Your copy should repeat each record exactly and contain none of the pictures.

Task input Block Start

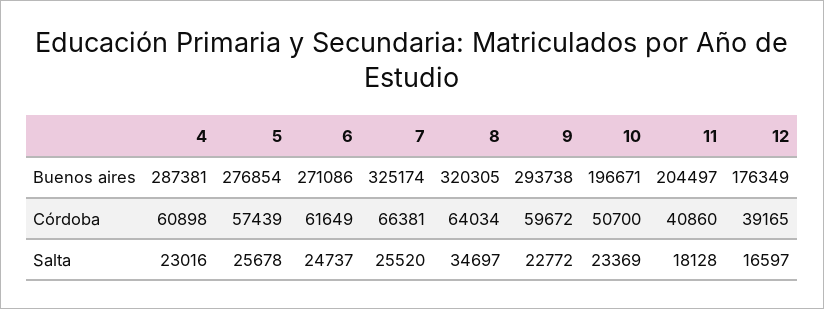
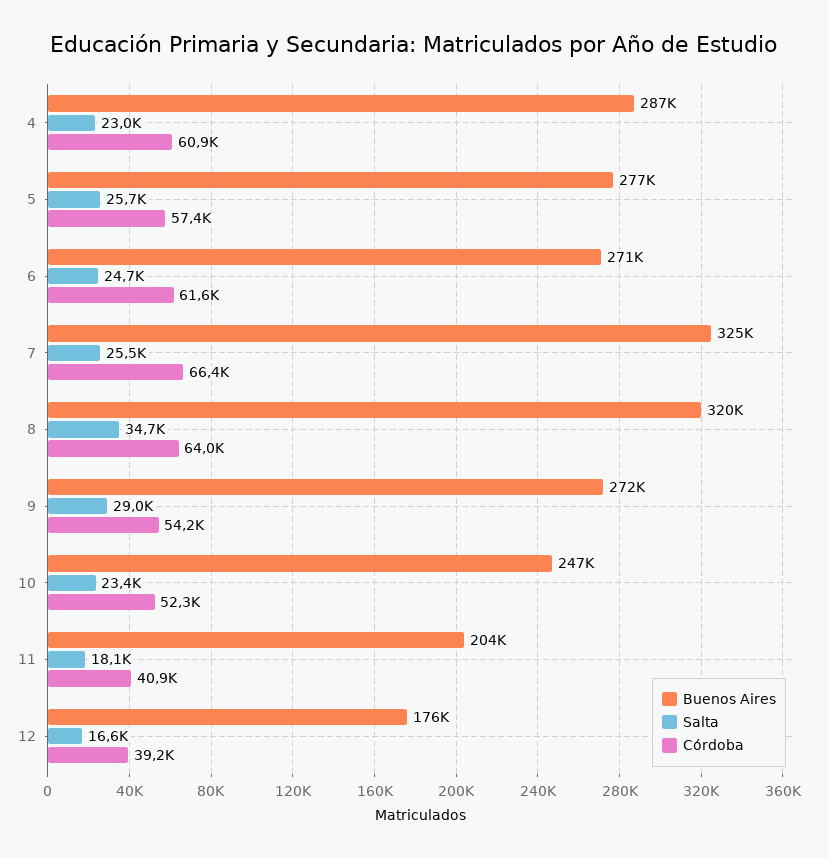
Buenos aires, 9: 293738 -> 272000
Buenos aires, 10: 196671 -> 247000
Córdoba, 9: 59672 -> 54200
Córdoba, 10: 50700 -> 52300
Salta, 9: 22772 -> 29000

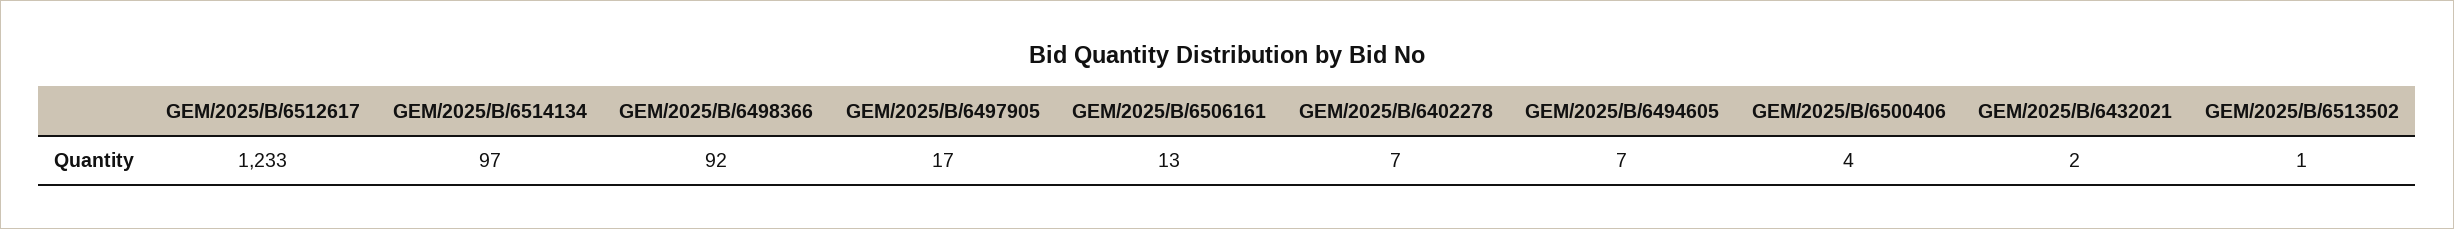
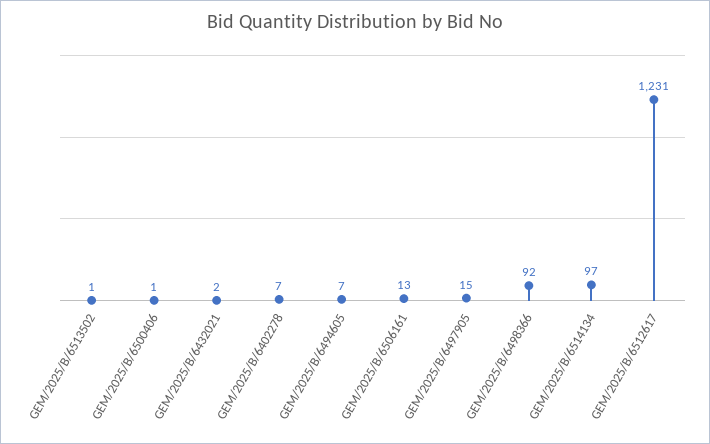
GEM/2025/B/6512617: 1233 -> 1231
GEM/2025/B/6497905: 17 -> 15
GEM/2025/B/6500406: 4 -> 1

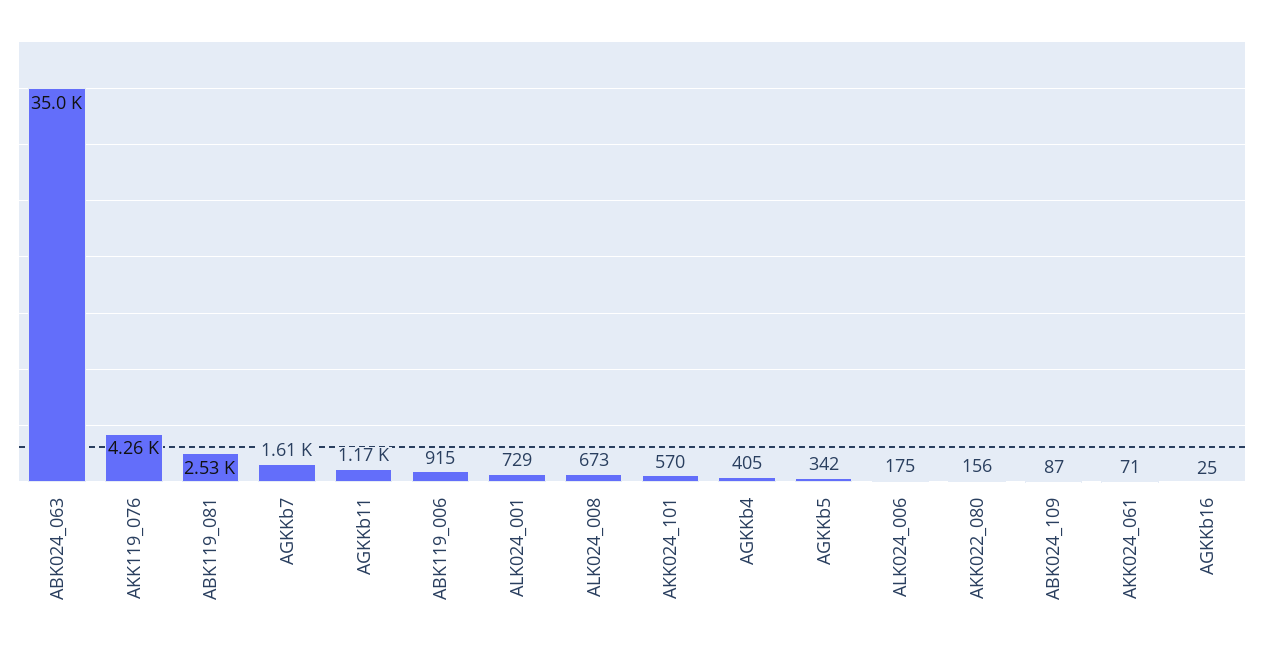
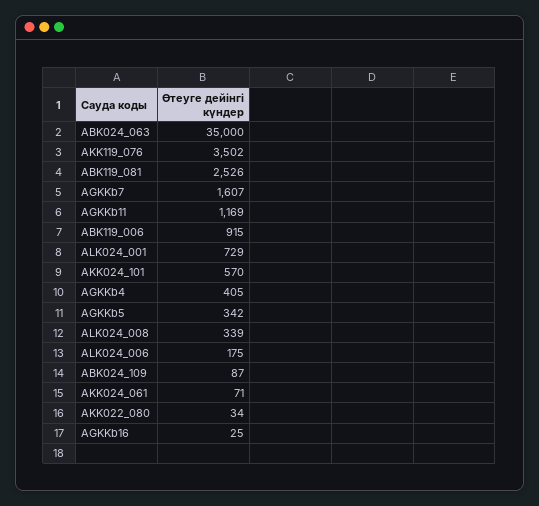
AKK119_076: 4260 -> 3502
ALK024_008: 673 -> 339
AKK022_080: 156 -> 34

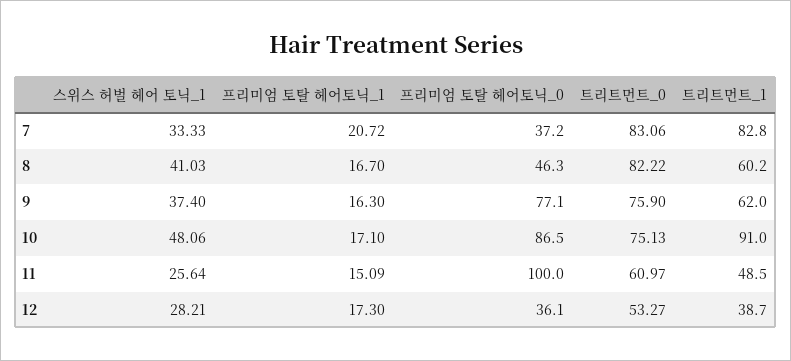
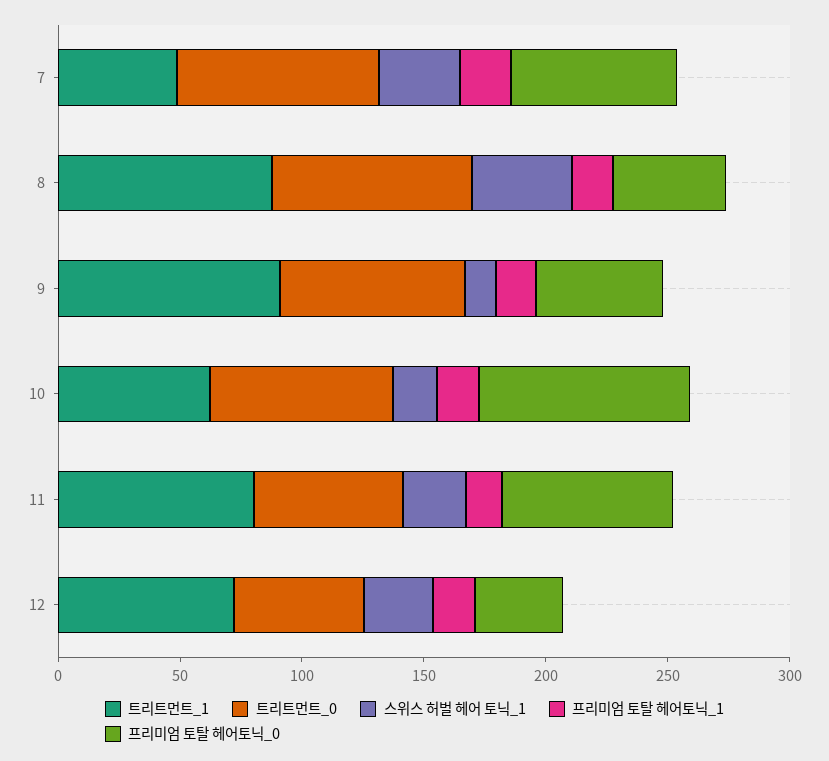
프리미엄 토탈 헤어토닉_0, 7: 37.2 -> 70
트리트먼트_1, 7: 82.8 -> 50
트리트먼트_1, 8: 60.2 -> 90
스위스 허벌 헤어 토닉_1, 9: 37.4 -> 10
프리미엄 토탈 헤어토닉_0, 9: 77.1 -> 50
트리트먼트_1, 9: 62 -> 90
스위스 허벌 헤어 토닉_1, 10: 48.06 -> 20
트리트먼트_1, 10: 91 -> 60
프리미엄 토탈 헤어토닉_0, 11: 100 -> 70
트리트먼트_1, 11: 48.5 -> 80
트리트먼트_1, 12: 38.7 -> 70

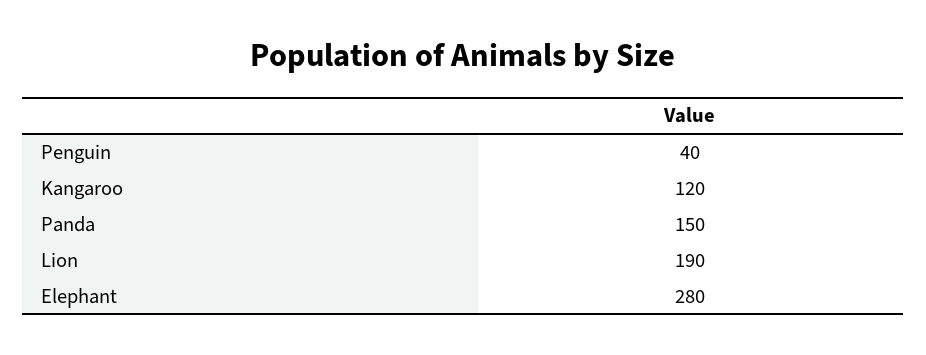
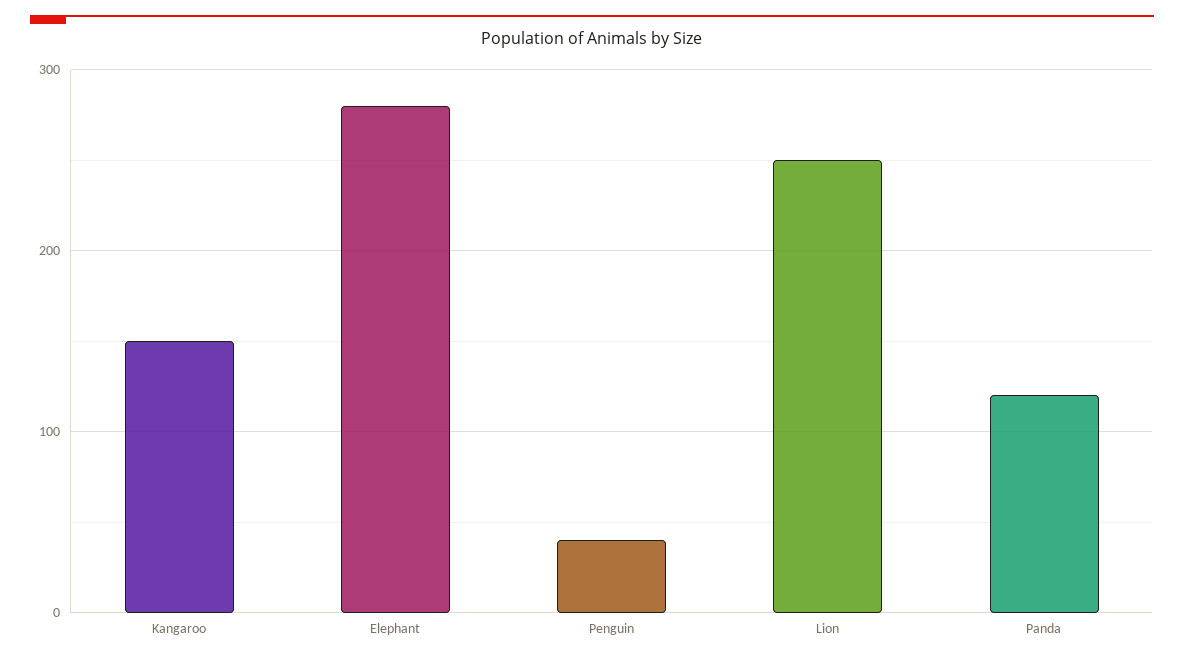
Kangaroo: 120 -> 150
Panda: 150 -> 120
Lion: 190 -> 250

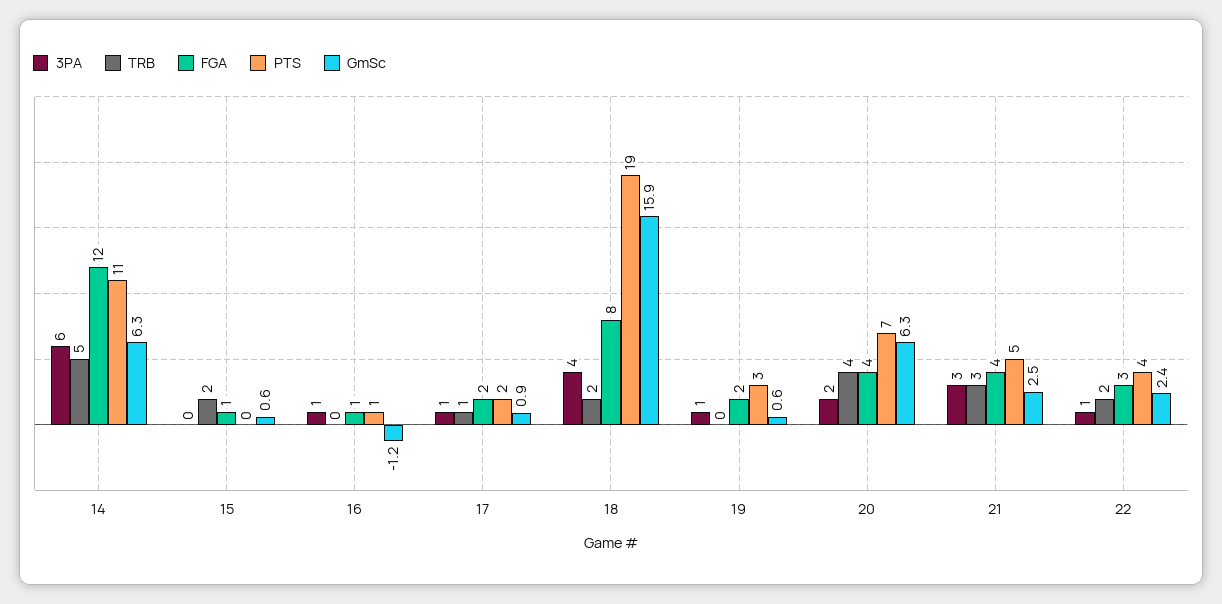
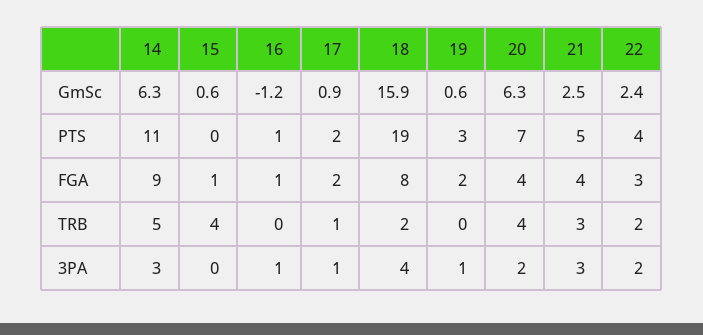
3PA, 14: 6 -> 3
FGA, 14: 12 -> 9
TRB, 15: 2 -> 4
3PA, 22: 1 -> 2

Task input Block End

Your solution:
Buenos aires, 9: 293738 -> 272000
Buenos aires, 10: 196671 -> 247000
Córdoba, 9: 59672 -> 54200
Córdoba, 10: 50700 -> 52300
Salta, 9: 22772 -> 29000

GEM/2025/B/6512617: 1233 -> 1231
GEM/2025/B/6497905: 17 -> 15
GEM/2025/B/6500406: 4 -> 1

AKK119_076: 4260 -> 3502
ALK024_008: 673 -> 339
AKK022_080: 156 -> 34

프리미엄 토탈 헤어토닉_0, 7: 37.2 -> 70
트리트먼트_1, 7: 82.8 -> 50
트리트먼트_1, 8: 60.2 -> 90
스위스 허벌 헤어 토닉_1, 9: 37.4 -> 10
프리미엄 토탈 헤어토닉_0, 9: 77.1 -> 50
트리트먼트_1, 9: 62 -> 90
스위스 허벌 헤어 토닉_1, 10: 48.06 -> 20
트리트먼트_1, 10: 91 -> 60
프리미엄 토탈 헤어토닉_0, 11: 100 -> 70
트리트먼트_1, 11: 48.5 -> 80
트리트먼트_1, 12: 38.7 -> 70

Kangaroo: 120 -> 150
Panda: 150 -> 120
Lion: 190 -> 250

3PA, 14: 6 -> 3
FGA, 14: 12 -> 9
TRB, 15: 2 -> 4
3PA, 22: 1 -> 2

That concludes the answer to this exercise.